Without the pictures, write the listing below out again, line for line.

━━━━━ Data for review ━━━━━

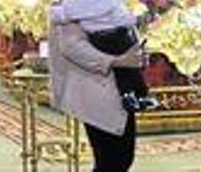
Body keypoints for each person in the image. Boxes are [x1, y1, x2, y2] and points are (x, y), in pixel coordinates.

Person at [51, 0, 154, 111]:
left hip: (96, 40)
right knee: (130, 67)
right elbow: (121, 18)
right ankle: (140, 95)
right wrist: (139, 19)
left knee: (120, 72)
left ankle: (127, 96)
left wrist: (53, 10)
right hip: (118, 36)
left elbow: (62, 15)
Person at [49, 19, 143, 171]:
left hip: (119, 87)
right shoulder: (72, 2)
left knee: (121, 158)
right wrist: (117, 61)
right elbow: (72, 46)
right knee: (112, 160)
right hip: (95, 86)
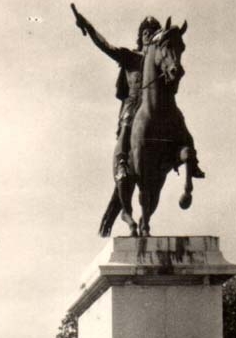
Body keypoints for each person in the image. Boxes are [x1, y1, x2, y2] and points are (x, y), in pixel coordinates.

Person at [72, 10, 180, 203]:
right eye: (146, 33)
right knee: (128, 123)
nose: (149, 36)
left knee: (175, 119)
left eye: (153, 32)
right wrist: (87, 26)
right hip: (133, 105)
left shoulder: (159, 60)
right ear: (141, 37)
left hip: (156, 107)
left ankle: (186, 156)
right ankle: (122, 163)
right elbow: (106, 46)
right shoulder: (131, 57)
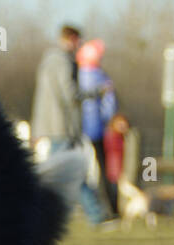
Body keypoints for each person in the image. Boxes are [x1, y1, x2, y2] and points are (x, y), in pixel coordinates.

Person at [30, 24, 109, 228]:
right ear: (72, 39)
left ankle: (91, 214)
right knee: (69, 171)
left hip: (53, 126)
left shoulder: (48, 60)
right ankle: (95, 215)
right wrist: (96, 93)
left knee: (63, 171)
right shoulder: (62, 61)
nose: (80, 46)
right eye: (79, 41)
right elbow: (70, 95)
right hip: (62, 127)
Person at [77, 40, 119, 218]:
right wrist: (108, 120)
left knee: (81, 169)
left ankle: (90, 208)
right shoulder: (101, 77)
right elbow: (110, 103)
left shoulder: (77, 74)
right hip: (98, 130)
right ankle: (111, 208)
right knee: (104, 169)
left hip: (78, 129)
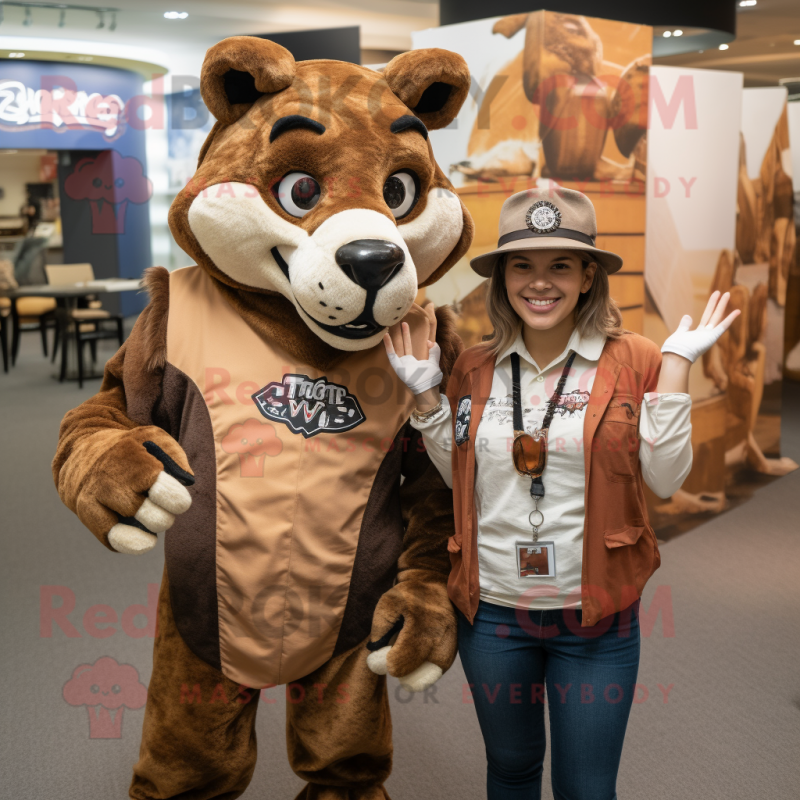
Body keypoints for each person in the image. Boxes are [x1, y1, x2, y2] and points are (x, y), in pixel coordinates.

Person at [384, 187, 738, 800]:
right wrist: (426, 400)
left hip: (594, 618)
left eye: (560, 265)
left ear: (587, 276)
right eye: (522, 264)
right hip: (493, 614)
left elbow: (666, 479)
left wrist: (677, 368)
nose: (539, 282)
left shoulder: (636, 359)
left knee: (588, 788)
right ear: (502, 279)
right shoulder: (473, 366)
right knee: (512, 770)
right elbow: (459, 478)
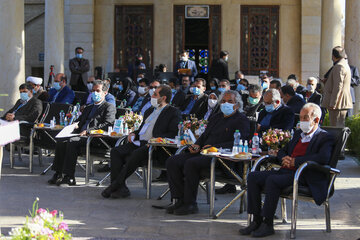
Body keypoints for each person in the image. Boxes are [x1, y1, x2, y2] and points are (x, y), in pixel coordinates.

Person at [239, 103, 334, 237]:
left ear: (316, 120)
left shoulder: (324, 137)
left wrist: (296, 161)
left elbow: (323, 157)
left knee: (273, 180)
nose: (302, 122)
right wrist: (285, 158)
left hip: (305, 175)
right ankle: (256, 220)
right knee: (253, 176)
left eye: (305, 118)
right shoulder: (298, 134)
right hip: (287, 171)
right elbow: (283, 150)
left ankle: (268, 223)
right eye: (300, 118)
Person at [165, 90, 250, 215]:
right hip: (204, 153)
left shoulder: (241, 119)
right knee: (173, 161)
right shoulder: (216, 117)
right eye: (224, 101)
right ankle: (178, 199)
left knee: (191, 163)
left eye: (230, 101)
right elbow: (205, 135)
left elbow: (241, 141)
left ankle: (190, 204)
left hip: (223, 158)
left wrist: (215, 147)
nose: (226, 104)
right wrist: (197, 144)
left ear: (237, 104)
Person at [101, 85, 181, 199]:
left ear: (163, 98)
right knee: (115, 151)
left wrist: (156, 139)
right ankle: (120, 188)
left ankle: (114, 185)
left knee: (135, 154)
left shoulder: (173, 112)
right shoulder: (150, 111)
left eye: (155, 94)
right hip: (140, 142)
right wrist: (134, 133)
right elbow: (143, 128)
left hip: (156, 147)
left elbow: (173, 133)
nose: (152, 96)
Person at [48, 80, 116, 186]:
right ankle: (58, 173)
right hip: (80, 135)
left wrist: (88, 131)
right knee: (61, 140)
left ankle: (69, 177)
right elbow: (80, 121)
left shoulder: (109, 107)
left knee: (72, 141)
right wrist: (75, 125)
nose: (95, 93)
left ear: (105, 92)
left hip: (95, 138)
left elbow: (108, 124)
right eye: (93, 91)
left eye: (97, 91)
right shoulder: (89, 107)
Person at [322, 46, 353, 127]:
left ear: (333, 56)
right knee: (338, 126)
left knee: (336, 127)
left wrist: (333, 103)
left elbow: (338, 86)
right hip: (340, 101)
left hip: (338, 103)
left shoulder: (339, 66)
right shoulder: (344, 64)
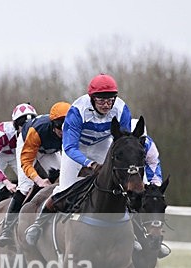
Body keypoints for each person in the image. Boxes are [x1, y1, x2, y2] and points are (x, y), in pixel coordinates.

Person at [24, 74, 132, 246]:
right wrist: (90, 164)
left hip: (102, 144)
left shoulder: (122, 109)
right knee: (64, 189)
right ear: (92, 99)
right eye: (101, 101)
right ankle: (39, 224)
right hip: (76, 147)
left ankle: (133, 234)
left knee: (118, 186)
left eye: (110, 100)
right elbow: (69, 147)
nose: (106, 105)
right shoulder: (77, 111)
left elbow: (123, 141)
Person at [0, 102, 69, 247]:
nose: (62, 133)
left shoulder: (73, 129)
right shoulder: (37, 131)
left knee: (64, 179)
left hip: (50, 150)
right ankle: (7, 228)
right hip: (28, 145)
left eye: (66, 128)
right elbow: (26, 162)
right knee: (26, 186)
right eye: (59, 128)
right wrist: (38, 180)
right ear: (52, 125)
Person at [0, 103, 37, 231]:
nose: (27, 129)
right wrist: (6, 182)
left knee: (29, 184)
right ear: (15, 125)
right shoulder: (2, 133)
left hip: (16, 154)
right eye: (23, 126)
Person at [131, 117, 170, 258]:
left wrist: (154, 187)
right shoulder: (116, 143)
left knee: (154, 201)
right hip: (121, 179)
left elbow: (153, 164)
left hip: (141, 179)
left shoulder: (148, 145)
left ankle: (156, 239)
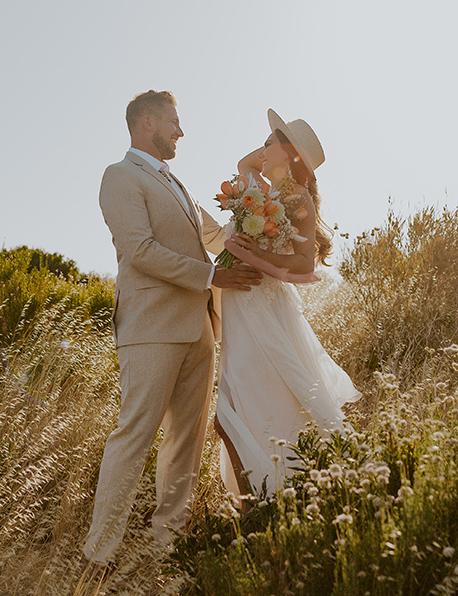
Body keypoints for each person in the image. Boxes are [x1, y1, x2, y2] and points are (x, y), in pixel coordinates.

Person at [84, 91, 262, 565]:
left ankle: (169, 543)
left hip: (198, 329)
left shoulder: (176, 183)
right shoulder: (119, 178)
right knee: (134, 436)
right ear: (147, 124)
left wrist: (265, 228)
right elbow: (139, 249)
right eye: (174, 123)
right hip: (151, 328)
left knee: (188, 438)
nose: (181, 132)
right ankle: (100, 553)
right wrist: (212, 276)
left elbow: (212, 236)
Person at [214, 109, 361, 497]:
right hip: (238, 307)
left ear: (289, 152)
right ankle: (263, 496)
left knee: (250, 404)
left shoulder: (298, 201)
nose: (261, 146)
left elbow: (302, 262)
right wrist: (274, 152)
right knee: (243, 400)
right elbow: (245, 163)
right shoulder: (257, 191)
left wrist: (254, 256)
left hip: (263, 304)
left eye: (270, 140)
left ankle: (270, 492)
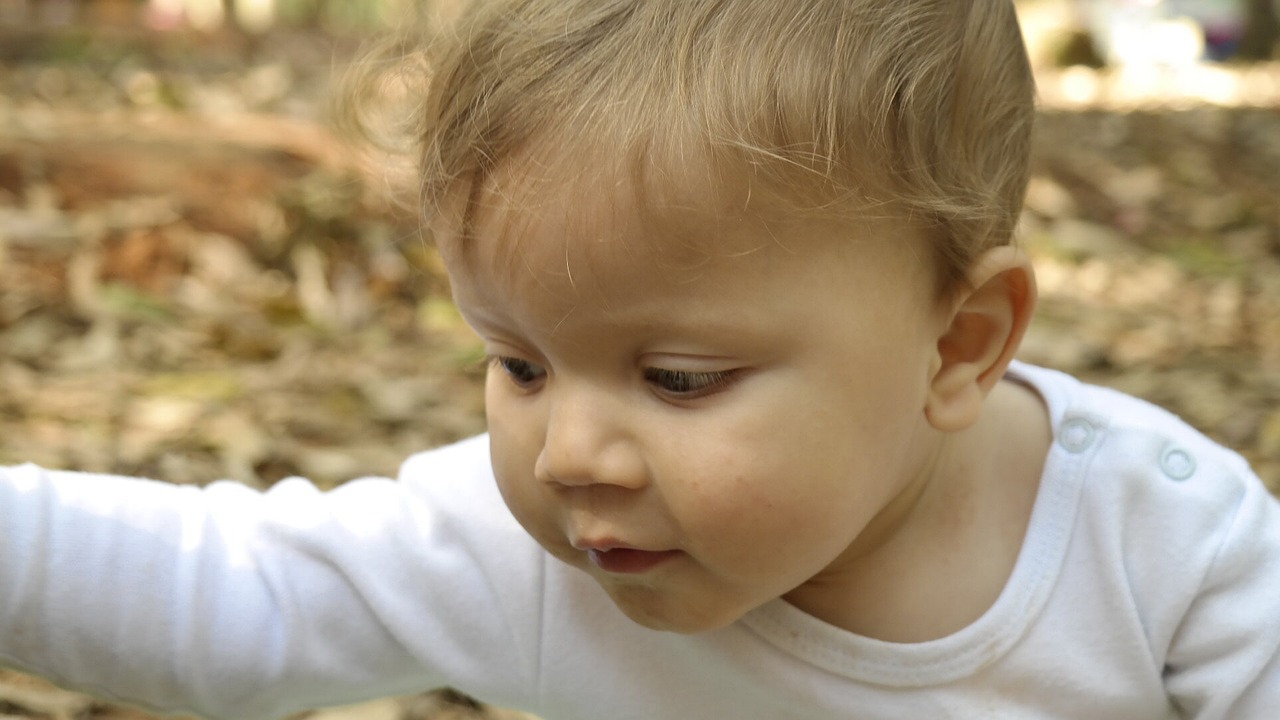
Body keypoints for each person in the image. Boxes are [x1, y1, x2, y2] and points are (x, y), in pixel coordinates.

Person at [3, 1, 1278, 718]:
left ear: (960, 343)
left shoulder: (1162, 549)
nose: (569, 455)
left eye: (676, 380)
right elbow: (240, 597)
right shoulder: (533, 559)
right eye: (517, 362)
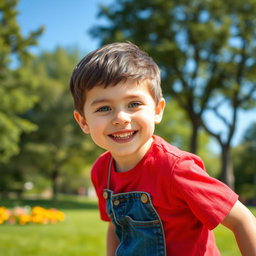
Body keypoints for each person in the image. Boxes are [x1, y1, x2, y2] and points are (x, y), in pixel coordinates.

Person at [70, 42, 256, 256]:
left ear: (157, 110)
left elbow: (243, 220)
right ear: (83, 121)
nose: (121, 118)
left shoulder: (176, 169)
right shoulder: (101, 171)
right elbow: (116, 227)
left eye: (133, 104)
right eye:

━━━━━

Reply to the task
Body keypoints for each person in the image. Boxes are [x1, y1, x2, y2] and points are (x, y), in pixel coordinates.

Person at [51, 0, 154, 111]:
left hip: (96, 40)
right knee: (130, 67)
right elbow: (121, 18)
right ankle: (140, 95)
right wrist: (139, 19)
left knee: (120, 72)
left ankle: (127, 96)
left wrist: (53, 10)
right hip: (118, 36)
left elbow: (62, 15)
Person at [49, 19, 143, 171]:
left hip: (119, 87)
right shoulder: (72, 2)
left knee: (121, 158)
right wrist: (117, 61)
right elbow: (72, 46)
right knee: (112, 160)
right hip: (95, 86)
Body keypoints for each person in the image. Boxes are [x1, y1, x2, y2] and points are (x, y), in pixel coordinates.

Person at [72, 10, 180, 203]:
right eye: (146, 33)
right knee: (128, 123)
nose: (149, 36)
left knee: (175, 119)
left eye: (153, 32)
right wrist: (87, 26)
right hip: (133, 105)
left shoulder: (159, 60)
right ear: (141, 37)
left hip: (156, 107)
left ankle: (186, 156)
right ankle: (122, 163)
right elbow: (106, 46)
right shoulder: (131, 57)
Body keypoints for each person in the image. Boxes are [x1, y1, x2, y2] and points are (x, y), in pixel coordinates.

Person at [30, 24, 109, 228]:
right ear: (72, 39)
left ankle: (91, 214)
right knee: (69, 171)
left hip: (53, 126)
left shoulder: (48, 60)
right ankle: (95, 215)
right wrist: (96, 93)
left knee: (63, 171)
right shoulder: (62, 61)
nose: (80, 46)
right eye: (79, 41)
right elbow: (70, 95)
right hip: (62, 127)
Person at [77, 40, 119, 218]:
right wrist: (108, 120)
left knee: (81, 169)
left ankle: (90, 208)
right shoulder: (101, 77)
right elbow: (110, 103)
left shoulder: (77, 74)
right hip: (98, 130)
right ankle: (111, 208)
right knee: (104, 169)
left hip: (78, 129)
Body keypoints for each person in the image. Boxes are [x1, y1, x2, y2] and points are (x, y), in pixel coordinates.

Person at [384, 187, 738, 800]:
right wrist: (426, 400)
left hip: (594, 618)
left eye: (560, 265)
left ear: (587, 276)
right eye: (522, 264)
right hip: (493, 614)
left elbow: (666, 479)
left wrist: (677, 368)
nose: (539, 282)
left shoulder: (636, 359)
left knee: (588, 788)
right ear: (502, 279)
right shoulder: (473, 366)
right knee: (512, 770)
right elbow: (459, 478)
Body keypoints for each person in the image. Boxes are [x1, y1, x2, y2] and points are (x, y), in pixel coordinates.

Person at [239, 103, 334, 237]:
left ear: (316, 120)
left shoulder: (324, 137)
left wrist: (296, 161)
left elbow: (323, 157)
left knee: (273, 180)
nose: (302, 122)
right wrist: (285, 158)
left hip: (305, 175)
right ankle: (256, 220)
right knee: (253, 176)
left eye: (305, 118)
right shoulder: (298, 134)
right hip: (287, 171)
right elbow: (283, 150)
left ankle: (268, 223)
right eye: (300, 118)
Person at [165, 90, 250, 215]:
right hip: (204, 153)
left shoulder: (241, 119)
right knee: (173, 161)
right shoulder: (216, 117)
right eye: (224, 101)
right ankle: (178, 199)
left knee: (191, 163)
left eye: (230, 101)
right elbow: (205, 135)
left elbow: (241, 141)
left ankle: (190, 204)
left hip: (223, 158)
left wrist: (215, 147)
nose: (226, 104)
right wrist: (197, 144)
left ear: (237, 104)
Person at [101, 85, 181, 199]:
left ear: (163, 98)
right knee: (115, 151)
left wrist: (156, 139)
right ankle: (120, 188)
left ankle: (114, 185)
left knee: (135, 154)
left shoulder: (173, 112)
right shoulder: (150, 111)
left eye: (155, 94)
right hip: (140, 142)
right wrist: (134, 133)
right elbow: (143, 128)
left hip: (156, 147)
left elbow: (173, 133)
nose: (152, 96)
Person at [48, 80, 116, 186]:
right ankle: (58, 173)
right hip: (80, 135)
left wrist: (88, 131)
right knee: (61, 140)
left ankle: (69, 177)
right elbow: (80, 121)
left shoulder: (109, 107)
left knee: (72, 141)
right wrist: (75, 125)
nose: (95, 93)
left ear: (105, 92)
left hip: (95, 138)
left elbow: (108, 124)
right eye: (93, 91)
left eye: (97, 91)
right shoulder: (89, 107)
Person at [322, 46, 353, 127]:
left ear: (333, 56)
right knee: (338, 126)
left knee: (336, 127)
left wrist: (333, 103)
left elbow: (338, 86)
right hip: (340, 101)
left hip: (338, 103)
left shoulder: (339, 66)
right shoulder: (344, 64)
Body keypoints for each person in the image. Boxes are [x1, y1, x2, y2] and points are (x, y), in pixel coordinates.

Person at [24, 74, 132, 246]:
right wrist: (90, 164)
left hip: (102, 144)
left shoulder: (122, 109)
right knee: (64, 189)
right ear: (92, 99)
right eye: (101, 101)
right ankle: (39, 224)
right hip: (76, 147)
left ankle: (133, 234)
left knee: (118, 186)
left eye: (110, 100)
right elbow: (69, 147)
nose: (106, 105)
right shoulder: (77, 111)
left elbow: (123, 141)
Person at [0, 102, 69, 247]:
nose: (62, 133)
left shoulder: (73, 129)
right shoulder: (37, 131)
left knee: (64, 179)
left hip: (50, 150)
right ankle: (7, 228)
right hip: (28, 145)
left eye: (66, 128)
right elbow: (26, 162)
right knee: (26, 186)
right eye: (59, 128)
right wrist: (38, 180)
right ear: (52, 125)
Person at [0, 103, 37, 231]:
nose: (27, 129)
right wrist: (6, 182)
left knee: (29, 184)
right ear: (15, 125)
right shoulder: (2, 133)
left hip: (16, 154)
right eye: (23, 126)
Person at [131, 117, 170, 258]:
left wrist: (154, 187)
right shoulder: (116, 143)
left knee: (154, 201)
right hip: (121, 179)
left elbow: (153, 164)
left hip: (141, 179)
left shoulder: (148, 145)
left ankle: (156, 239)
Body keypoints for each person in the image. Boxes are [x1, y1, x2, y2] and points are (x, y), in pixel coordinates.

Person at [84, 91, 262, 565]:
left ankle: (169, 543)
left hip: (198, 329)
left shoulder: (176, 183)
right shoulder: (119, 178)
right knee: (134, 436)
right ear: (147, 124)
left wrist: (265, 228)
right elbow: (139, 249)
right eye: (174, 123)
right hip: (151, 328)
left knee: (188, 438)
nose: (181, 132)
right ankle: (100, 553)
right wrist: (212, 276)
left elbow: (212, 236)
Person at [214, 109, 361, 497]:
right hip: (238, 307)
left ear: (289, 152)
right ankle: (263, 496)
left knee: (250, 404)
left shoulder: (298, 201)
nose: (261, 146)
left elbow: (302, 262)
right wrist: (274, 152)
right knee: (243, 400)
right elbow: (245, 163)
right shoulder: (257, 191)
left wrist: (254, 256)
left hip: (263, 304)
left eye: (270, 140)
left ankle: (270, 492)
Body keypoints for each person in the image. Boxes are [x1, y1, x2, y2] and points are (x, y), in pixel coordinates.

Person at [3, 1, 1278, 718]:
left ear: (960, 343)
left shoulder: (1162, 549)
nose: (569, 455)
left eye: (676, 380)
right elbow: (240, 597)
right shoulder: (533, 559)
right eye: (517, 362)
Body keypoints for each person in the image. Boxes are [x1, y1, x2, y2] and points are (x, y), in pixel coordinates.

Person at [70, 42, 256, 256]:
left ear: (157, 110)
left elbow: (243, 220)
right ear: (83, 121)
nose: (121, 118)
left shoulder: (176, 169)
right shoulder: (101, 171)
right elbow: (116, 227)
left eye: (133, 104)
right eye:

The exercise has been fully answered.